You add 7800 calories of heat to a block of ice at -40 degrees celsius. the temperature of the ice rises to 0 degrees celsius. how much ice did you heat up?
q = mass ice x specific heat ice x delta T.
q = 7800 calories.
mass = unknown
you will need to look up specific heat solid ice.
delta T = 40.
To determine how much ice you heated up, you need to calculate the amount of heat energy required to raise the temperature of the ice from -40 degrees Celsius to 0 degrees Celsius.
The specific heat capacity of ice is 2.09 J/g°C, which means it requires 2.09 joules of heat energy to raise the temperature of 1 gram of ice by 1 degree Celsius.
First, we need to find the mass of the ice. Let's assume the mass of the ice is "m" grams.
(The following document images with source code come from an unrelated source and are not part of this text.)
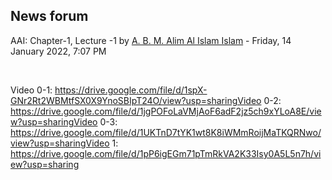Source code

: <h2>News forum</h2><a href="https://moodle.cse.buet.ac.bd/user/view.php?id=34&course=650"></a>
AAI: Chapter-1, Lecture -1
by <a href="https://moodle.cse.buet.ac.bd/user/view.php?id=34&course=650">A. B. M. Alim Al Islam Islam</a> - Friday, 14 January 2022, 7:07 PM


 

Video 0-1: https://drive.google.com/file/d/1spX-GNr2Rt2WBMtfSX0X9YnoSBIpT24O/view?usp=sharingVideo 0-2: https://drive.google.com/file/d/1jgPOFoLaVMjAoF6adF2jz5ch9xYLoA8E/view?usp=sharingVideo 0-3: https://drive.google.com/file/d/1UKTnD7tYK1wt8K8iWMmRoijMaTKQRNwo/view?usp=sharingVideo 1: https://drive.google.com/file/d/1pP6igEGm71pTmRkVA2K33Isy0A5L5n7h/view?usp=sharing<br />






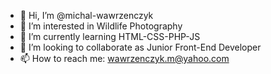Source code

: - 👋  Hi, I’m @michal-wawrzenczyk
- 👀  I’m interested in Wildlife Photography
- 🌱  I’m currently learning HTML-CSS-PHP-JS
- 💞️  I’m looking to collaborate as Junior Front-End Developer
- 📫  How to reach me: wawrzenczyk.m@yahoo.com

<!---
michal-wawrzenczyk/michal-wawrzenczyk is a ✨ special ✨ repository because its `README.md` (this file) appears on your GitHub profile.
You can click the Preview link to take a look at your changes.
--->
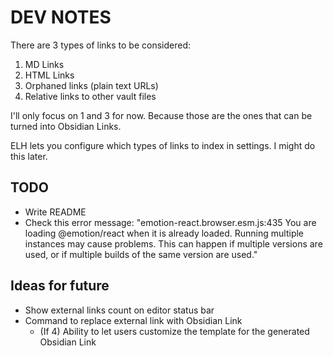 # DEV NOTES

There are 3 types of links to be considered:

1. MD Links
2. HTML Links
3. Orphaned links (plain text URLs)
4. Relative links to other vault files

I'll only focus on 1 and 3 for now. Because those are the ones that can be turned into Obsidian Links.

ELH lets you configure which types of links to index in settings. I might do this later.

## TODO

* Write README
* Check this error message: "emotion-react.browser.esm.js:435 You are loading @emotion/react when it is already loaded. Running multiple instances may cause problems. This can happen if multiple versions are used, or if multiple builds of the same version are used."

## Ideas for future

*  Show external links count on editor status bar 
* Command to replace external link with Obsidian Link
  * (If 4) Ability to let users customize the template for the generated Obsidian Link
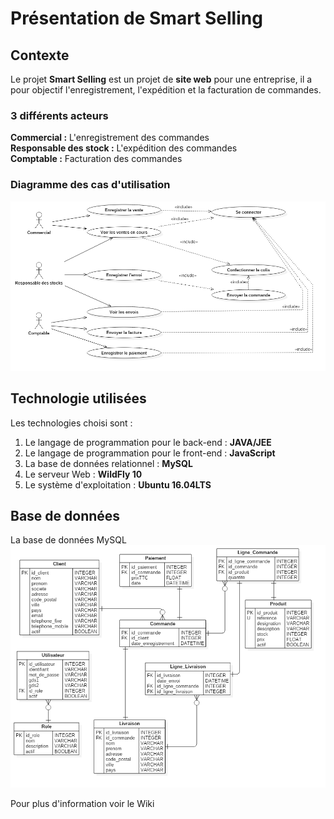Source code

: # Présentation de Smart Selling

## Contexte
Le projet **Smart Selling** est un projet de **site web** pour une entreprise, il a pour objectif l'enregistrement, l'expédition et la facturation de commandes.  

### 3 différents acteurs
**Commercial :** L'enregistrement des commandes  
**Responsable des stock :** L'expédition des commandes  
**Comptable :** Facturation des commandes  

### Diagramme des cas d'utilisation
![](https://github.com/MGuillaumeF/smart_selling/blob/master/UseCaseDiagram.png)

## Technologie utilisées
Les technologies choisi sont : 
1. Le langage de programmation pour le back-end : **JAVA/JEE**
1. Le langage de programmation pour le front-end : **JavaScript**
1. La base de données relationnel : **MySQL**
1. Le serveur Web : **WildFly 10**
1. Le système d'exploitation : **Ubuntu 16.04LTS**

## Base de données
La base de données MySQL
![](https://github.com/MGuillaumeF/smart_selling/blob/master/Database.png)

Pour plus d'information voir le Wiki
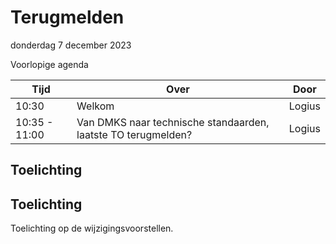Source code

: <!-----------------------------







   Dit bestand wordt automatisch gegenereerd.
   Handmatige toevoegingen worden overschreven.







----------------------------->
# Terugmelden

donderdag 7 december 2023

Voorlopige agenda

|  Tijd          | Over                                                          | Door                       |
|----------------|---------------------------------------------------------------|----------------------------|
|  10:30         | Welkom                                                        | Logius                     |
|  10:35 - 11:00 | Van DMKS naar technische standaarden, laatste TO terugmelden? | Logius                     |

## Toelichting


## Toelichting

Toelichting op de wijzigingsvoorstellen.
The formula to calculate the heat energy is:
Q = m * c * ΔT
Where:
Q is the heat energy in joules,
m is the mass of the substance in grams,
c is the specific heat capacity of the substance in J/g°C, and
ΔT is the change in temperature.
Given:
Q = 7800 calories
c = 2.09 J/g°C
ΔT = (0°C - (-40°C)) = 40°C
We need to convert the calories to joules:
1 calorie = 4.184 joules
7800 calories * 4.184 joules/calorie = 32652.8 joules
Now we can rearrange the formula to solve for mass:
m = Q / (c * ΔT)
m = 32652.8 joules / (2.09 J/g°C * 40°C)
m ≈ 391.3 grams
Therefore, you heated up approximately 391.3 grams of ice.